On page 364 of Elements of information theory, 2nd edition, the set $E$ is difined as \begin{equation} E=\Bigl\{P:\sum_{a}P(a)g_j(a)\geq\alpha_j,j=1,2,\ldots,k\Bigr\}. \end{equation} To find the closest distribution in $E$ to $Q$, we minimize $D(P||Q)$ subject to the constraints using Lagrange multipliers, we construct the functional \begin{equation} J(P)=\sum_{x}P(x)\log \frac{P(x)}{Q(x)}+\sum_{i}\lambda_i\sum_{x}P(x)g_i(x)+v\sum_{x}P(x). \end{equation} Then we differentiate and calculate the closest distribution to $Q$ to be of the form \begin{equation} P^*(x)=\frac{Q(x)e^{\sum_{i}\lambda_i g_i(x)}}{\sum_{a \in \mathcal{X}}Q(a)e^{\sum_{i}\lambda_i g_i(a)}}, \end{equation} where the constants $\lambda_i$ are chosen to satisfy the constraints.

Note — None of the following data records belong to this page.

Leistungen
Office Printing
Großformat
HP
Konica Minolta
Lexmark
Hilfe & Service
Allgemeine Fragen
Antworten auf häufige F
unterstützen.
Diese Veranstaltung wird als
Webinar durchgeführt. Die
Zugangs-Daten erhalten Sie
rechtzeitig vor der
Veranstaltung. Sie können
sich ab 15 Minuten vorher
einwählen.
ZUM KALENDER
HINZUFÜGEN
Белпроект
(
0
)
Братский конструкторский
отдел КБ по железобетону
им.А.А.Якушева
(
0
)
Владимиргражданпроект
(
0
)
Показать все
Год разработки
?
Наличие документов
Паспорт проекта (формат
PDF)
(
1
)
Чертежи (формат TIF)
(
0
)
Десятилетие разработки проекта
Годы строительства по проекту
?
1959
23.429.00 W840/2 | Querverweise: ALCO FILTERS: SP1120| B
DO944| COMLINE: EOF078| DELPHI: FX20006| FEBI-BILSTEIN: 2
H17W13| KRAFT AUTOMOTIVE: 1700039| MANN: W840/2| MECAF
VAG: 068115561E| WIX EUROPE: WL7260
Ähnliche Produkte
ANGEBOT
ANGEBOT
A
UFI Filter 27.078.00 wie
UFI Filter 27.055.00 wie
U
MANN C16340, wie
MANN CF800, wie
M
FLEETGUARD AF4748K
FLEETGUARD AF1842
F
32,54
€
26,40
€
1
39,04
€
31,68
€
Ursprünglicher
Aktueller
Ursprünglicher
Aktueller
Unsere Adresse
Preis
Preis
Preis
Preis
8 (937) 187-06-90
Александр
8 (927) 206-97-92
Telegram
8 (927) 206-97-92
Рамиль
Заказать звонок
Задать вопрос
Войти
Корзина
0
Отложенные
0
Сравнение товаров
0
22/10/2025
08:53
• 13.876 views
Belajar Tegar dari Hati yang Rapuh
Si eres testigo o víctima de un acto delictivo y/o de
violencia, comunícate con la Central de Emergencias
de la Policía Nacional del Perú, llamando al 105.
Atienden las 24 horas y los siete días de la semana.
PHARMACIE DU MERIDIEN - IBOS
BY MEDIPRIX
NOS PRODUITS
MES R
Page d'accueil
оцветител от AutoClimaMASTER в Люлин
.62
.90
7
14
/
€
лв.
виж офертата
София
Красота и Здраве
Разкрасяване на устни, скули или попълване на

I cannot understand the procedure for two points. One is why the Lagrange functional is such a form as $J(P)$ which is different from most of the materials I have read as follows \begin{equation} L(P)=\sum_{x}P(x)\log \frac{P(x)}{Q(x)}+\sum_{i}\lambda_i\left(\sum_{x}P(x)g_i(x)-\alpha_i\right)+v\left(\sum_{x}P(x)-1\right). \end{equation} The other is how to calculate $P^*(x)$ based on such $J(P)$, can anyone offer me the details?
Thanks a lot~
The omitted terms in the Lagrange multipliers would drop out after differentiation, and if you are experienced you know that ensuring the $P(x)$ sum to 1 will be invariant to those extra factors since the expression for $P^{\ast}(x)$ is homogeneous.
In fact, even the $v\sum_{x}P(x)$ term could be omitted since the stationary point solution obtained via Lagrange can simply be scaled by normalization.
As for computing the $P^\ast$ numerical methods are used typically.